▸ **Try it**:
Please reproduce the data exactly and omit the pictures.

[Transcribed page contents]
#####
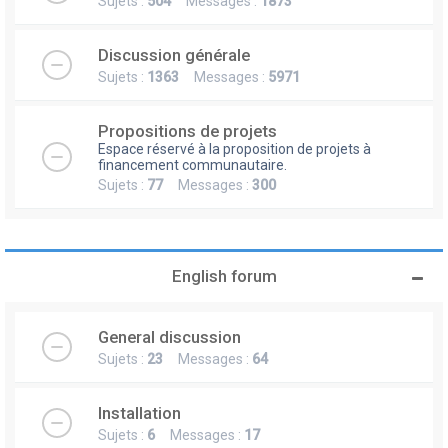
Sujets :
504
Messages :
1873
Discussion générale
Sujets :
1363
Messages :
5971
Propositions de projets
Espace réservé à la proposition de projets à
financement communautaire.
Sujets :
77
Messages :
300
English forum
General discussion
Sujets :
23
Messages :
64
Installation
Sujets :
6
Messages :
17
#####
▸ **Task output**:
Sujets :
504
Messages :
1873
Discussion générale
Sujets :
1363
Messages :
5971
Propositions de projets
Espace réservé à la proposition de projets à
financement communautaire.
Sujets :
77
Messages :
300
English forum
General discussion
Sujets :
23
Messages :
64
Installation
Sujets :
6
Messages :
17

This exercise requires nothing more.